The third issue is poor organization. A key component, the lookahead set, should have its own type with all related methods grouped together, not lying elsewhere. This improves maintainability and makes adding methods easier. Similarly, the kernel item should define its own string representation method. These structs also include a Clone method for copying instances.
The fourth issue is convolution. The nolook
variable determines whether closure is LALR(1)
or LALR(0)—LALR(1)
for state generation and LALR(0)
for processing closed states. However, it pops up in unexpected places like kernel item addition, state generation, and packing gotos. Furthermore, it creates twists and turns in the closure
logic, making it harder to follow.

(Text extracted from each page)
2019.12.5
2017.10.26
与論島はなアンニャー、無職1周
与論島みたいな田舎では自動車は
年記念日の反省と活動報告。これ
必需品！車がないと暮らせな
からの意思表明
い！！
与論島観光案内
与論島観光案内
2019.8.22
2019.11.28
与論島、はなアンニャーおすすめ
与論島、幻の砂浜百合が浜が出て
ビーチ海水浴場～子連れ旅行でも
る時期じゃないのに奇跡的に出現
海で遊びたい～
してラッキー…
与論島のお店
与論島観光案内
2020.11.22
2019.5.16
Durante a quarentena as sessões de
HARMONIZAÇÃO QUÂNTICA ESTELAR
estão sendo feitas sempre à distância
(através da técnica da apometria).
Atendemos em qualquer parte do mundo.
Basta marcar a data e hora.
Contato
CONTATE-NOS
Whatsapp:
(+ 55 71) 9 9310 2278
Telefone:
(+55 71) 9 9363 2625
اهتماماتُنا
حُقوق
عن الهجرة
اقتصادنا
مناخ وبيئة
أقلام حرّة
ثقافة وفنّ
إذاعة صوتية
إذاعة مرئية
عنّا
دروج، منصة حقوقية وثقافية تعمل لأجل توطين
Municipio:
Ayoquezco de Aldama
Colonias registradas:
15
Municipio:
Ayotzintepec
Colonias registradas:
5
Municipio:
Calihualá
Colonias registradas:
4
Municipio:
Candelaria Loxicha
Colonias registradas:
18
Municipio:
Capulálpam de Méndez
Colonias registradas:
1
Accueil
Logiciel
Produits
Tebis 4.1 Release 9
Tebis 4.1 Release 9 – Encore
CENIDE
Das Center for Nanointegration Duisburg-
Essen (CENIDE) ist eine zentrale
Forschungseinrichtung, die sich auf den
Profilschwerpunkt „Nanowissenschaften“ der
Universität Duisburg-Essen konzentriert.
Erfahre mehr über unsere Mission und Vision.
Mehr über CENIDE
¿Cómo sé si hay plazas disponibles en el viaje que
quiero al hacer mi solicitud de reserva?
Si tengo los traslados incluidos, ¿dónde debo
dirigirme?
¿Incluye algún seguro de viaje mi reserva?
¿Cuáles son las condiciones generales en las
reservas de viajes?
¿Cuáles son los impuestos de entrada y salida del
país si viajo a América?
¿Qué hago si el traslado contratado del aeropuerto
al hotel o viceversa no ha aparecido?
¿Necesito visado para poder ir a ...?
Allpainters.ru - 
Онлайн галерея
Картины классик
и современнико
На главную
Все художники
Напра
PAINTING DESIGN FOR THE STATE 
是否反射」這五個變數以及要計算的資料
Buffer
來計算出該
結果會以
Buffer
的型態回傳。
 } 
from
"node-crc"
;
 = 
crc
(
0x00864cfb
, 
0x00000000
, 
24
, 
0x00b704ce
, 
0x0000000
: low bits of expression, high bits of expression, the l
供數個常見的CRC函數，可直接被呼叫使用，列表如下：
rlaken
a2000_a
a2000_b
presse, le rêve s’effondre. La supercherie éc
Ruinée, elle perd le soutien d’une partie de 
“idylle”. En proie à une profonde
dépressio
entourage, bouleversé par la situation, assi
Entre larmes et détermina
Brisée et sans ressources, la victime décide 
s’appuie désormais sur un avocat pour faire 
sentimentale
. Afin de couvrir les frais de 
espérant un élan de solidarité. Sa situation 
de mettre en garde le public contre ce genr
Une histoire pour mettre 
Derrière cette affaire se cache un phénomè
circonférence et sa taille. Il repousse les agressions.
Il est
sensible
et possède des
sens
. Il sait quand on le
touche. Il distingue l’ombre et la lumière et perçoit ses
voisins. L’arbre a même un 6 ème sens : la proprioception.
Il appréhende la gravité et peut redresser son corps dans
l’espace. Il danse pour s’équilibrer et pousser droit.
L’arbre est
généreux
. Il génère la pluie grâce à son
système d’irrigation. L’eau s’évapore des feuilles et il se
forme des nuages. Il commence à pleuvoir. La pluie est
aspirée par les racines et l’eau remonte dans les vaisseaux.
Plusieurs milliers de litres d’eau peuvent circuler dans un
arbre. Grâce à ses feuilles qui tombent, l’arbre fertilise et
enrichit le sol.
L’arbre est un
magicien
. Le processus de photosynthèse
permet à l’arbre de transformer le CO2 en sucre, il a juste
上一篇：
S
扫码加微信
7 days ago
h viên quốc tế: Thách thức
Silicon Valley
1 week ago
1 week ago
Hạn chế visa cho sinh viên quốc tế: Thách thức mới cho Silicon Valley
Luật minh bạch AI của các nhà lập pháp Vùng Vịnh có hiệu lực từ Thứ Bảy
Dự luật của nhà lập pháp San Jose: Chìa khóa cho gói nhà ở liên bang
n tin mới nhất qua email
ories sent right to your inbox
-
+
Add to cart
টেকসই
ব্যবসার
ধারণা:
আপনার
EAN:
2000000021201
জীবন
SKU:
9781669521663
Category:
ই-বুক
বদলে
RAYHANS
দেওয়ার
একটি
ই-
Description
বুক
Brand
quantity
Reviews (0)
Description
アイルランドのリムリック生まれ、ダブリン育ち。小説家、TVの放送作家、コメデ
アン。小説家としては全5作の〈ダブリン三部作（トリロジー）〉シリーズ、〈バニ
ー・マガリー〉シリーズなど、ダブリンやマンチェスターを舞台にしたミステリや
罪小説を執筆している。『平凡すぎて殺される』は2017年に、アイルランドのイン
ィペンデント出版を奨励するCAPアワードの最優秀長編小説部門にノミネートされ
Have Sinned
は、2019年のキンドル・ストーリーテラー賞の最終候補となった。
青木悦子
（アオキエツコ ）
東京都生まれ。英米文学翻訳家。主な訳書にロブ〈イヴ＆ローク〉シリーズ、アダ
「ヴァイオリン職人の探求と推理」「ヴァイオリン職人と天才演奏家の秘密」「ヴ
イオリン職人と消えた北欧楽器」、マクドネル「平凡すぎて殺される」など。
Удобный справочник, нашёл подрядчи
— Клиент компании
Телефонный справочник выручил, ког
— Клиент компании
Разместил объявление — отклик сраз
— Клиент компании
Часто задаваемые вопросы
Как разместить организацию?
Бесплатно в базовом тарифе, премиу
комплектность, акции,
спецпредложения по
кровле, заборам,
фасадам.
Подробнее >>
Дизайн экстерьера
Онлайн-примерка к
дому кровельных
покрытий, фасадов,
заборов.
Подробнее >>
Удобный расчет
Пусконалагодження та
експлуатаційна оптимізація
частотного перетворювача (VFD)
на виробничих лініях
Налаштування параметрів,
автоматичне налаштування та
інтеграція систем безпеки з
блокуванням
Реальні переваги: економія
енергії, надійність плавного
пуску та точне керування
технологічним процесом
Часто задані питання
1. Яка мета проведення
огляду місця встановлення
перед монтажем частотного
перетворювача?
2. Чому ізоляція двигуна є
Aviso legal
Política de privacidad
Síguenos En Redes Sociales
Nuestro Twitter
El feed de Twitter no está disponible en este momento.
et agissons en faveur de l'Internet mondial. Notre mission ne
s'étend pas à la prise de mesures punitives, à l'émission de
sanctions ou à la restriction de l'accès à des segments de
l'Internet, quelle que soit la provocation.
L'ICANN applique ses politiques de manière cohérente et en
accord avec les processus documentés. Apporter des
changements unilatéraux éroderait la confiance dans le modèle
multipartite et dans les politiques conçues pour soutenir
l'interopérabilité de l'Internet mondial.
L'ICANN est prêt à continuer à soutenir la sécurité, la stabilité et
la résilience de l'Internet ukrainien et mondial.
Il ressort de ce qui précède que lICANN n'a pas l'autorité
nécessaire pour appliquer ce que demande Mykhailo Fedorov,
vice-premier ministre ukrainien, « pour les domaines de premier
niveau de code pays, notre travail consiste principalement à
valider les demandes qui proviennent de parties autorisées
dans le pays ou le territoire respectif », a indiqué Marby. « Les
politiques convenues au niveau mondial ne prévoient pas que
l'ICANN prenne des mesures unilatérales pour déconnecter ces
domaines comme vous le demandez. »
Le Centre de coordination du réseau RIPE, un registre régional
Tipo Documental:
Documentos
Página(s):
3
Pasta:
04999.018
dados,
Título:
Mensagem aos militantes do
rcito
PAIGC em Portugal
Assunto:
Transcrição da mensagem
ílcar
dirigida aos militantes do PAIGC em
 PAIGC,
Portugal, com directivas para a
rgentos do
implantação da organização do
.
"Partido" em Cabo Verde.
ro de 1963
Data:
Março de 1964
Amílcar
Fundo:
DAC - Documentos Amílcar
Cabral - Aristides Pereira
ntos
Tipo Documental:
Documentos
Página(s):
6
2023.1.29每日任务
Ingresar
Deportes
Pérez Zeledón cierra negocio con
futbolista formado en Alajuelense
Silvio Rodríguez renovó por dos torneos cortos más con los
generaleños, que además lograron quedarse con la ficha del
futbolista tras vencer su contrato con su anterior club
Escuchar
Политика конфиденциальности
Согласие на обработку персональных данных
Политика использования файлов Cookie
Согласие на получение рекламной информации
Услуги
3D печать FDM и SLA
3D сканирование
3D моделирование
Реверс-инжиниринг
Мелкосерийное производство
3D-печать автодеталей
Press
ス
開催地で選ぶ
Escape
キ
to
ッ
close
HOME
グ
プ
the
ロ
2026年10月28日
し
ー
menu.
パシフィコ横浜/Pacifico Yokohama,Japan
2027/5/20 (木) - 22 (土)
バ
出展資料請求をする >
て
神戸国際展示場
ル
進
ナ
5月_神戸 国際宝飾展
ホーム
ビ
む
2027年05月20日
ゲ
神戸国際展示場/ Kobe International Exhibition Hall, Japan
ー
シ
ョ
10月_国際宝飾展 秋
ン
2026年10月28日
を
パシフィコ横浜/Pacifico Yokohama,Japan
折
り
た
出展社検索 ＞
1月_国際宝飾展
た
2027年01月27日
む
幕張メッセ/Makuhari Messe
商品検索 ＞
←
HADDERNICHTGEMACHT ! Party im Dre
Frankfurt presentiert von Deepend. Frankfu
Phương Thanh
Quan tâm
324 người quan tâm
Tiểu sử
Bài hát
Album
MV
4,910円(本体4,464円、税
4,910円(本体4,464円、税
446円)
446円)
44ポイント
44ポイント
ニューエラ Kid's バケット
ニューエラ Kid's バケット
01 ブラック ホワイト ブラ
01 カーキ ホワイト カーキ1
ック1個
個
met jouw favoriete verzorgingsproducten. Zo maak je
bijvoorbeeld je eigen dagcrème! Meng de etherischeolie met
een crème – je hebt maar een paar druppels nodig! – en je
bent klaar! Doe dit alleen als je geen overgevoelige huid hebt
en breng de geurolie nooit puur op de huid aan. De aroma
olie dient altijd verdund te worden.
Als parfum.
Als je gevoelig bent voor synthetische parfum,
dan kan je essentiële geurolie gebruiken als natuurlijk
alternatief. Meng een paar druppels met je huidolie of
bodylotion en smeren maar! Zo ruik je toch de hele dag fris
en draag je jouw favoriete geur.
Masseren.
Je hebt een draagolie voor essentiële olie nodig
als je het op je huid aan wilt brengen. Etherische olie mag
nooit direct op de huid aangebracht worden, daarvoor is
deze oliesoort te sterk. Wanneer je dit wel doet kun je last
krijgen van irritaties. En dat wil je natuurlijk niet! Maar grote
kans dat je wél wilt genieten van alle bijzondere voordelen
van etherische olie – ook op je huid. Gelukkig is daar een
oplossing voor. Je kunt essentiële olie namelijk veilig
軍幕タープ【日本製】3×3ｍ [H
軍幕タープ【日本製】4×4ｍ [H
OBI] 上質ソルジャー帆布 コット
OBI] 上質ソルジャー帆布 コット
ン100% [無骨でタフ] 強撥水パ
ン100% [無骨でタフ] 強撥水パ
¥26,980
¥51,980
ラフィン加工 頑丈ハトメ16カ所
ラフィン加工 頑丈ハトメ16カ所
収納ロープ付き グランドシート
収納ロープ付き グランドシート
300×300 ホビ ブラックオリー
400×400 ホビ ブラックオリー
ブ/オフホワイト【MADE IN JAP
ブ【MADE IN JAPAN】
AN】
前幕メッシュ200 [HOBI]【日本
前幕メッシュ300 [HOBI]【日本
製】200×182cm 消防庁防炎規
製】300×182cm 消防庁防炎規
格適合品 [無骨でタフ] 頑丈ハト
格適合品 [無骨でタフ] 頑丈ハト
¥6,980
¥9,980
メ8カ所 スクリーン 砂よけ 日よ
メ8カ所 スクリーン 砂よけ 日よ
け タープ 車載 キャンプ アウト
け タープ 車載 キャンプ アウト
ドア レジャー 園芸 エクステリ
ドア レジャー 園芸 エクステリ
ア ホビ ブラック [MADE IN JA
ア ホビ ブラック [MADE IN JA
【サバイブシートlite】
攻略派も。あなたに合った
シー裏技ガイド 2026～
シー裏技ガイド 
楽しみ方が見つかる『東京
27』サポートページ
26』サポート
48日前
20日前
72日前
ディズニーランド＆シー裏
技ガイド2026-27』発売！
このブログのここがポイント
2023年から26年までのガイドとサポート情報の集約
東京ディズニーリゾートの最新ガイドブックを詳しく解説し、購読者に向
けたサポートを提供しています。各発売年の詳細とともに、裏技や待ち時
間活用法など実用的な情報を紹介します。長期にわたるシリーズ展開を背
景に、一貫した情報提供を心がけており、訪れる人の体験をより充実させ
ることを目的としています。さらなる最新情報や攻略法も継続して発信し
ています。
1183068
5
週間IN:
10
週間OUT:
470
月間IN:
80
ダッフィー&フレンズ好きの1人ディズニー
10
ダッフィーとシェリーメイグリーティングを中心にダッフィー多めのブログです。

#### Task details:
From the LALR code critique, reproduce word for word the part that opens with the words containing "The third issue" and closes with "closure is LALR(1)".

#### Written response:
The third issue is poor organization. A key component, the lookahead set, should have its own type with all related methods grouped together, not lying elsewhere. This improves maintainability and makes adding methods easier. Similarly, the kernel item should define its own string representation method. These structs also include a Clone method for copying instances.
The fourth issue is convolution. The nolook
variable determines whether closure is LALR(1)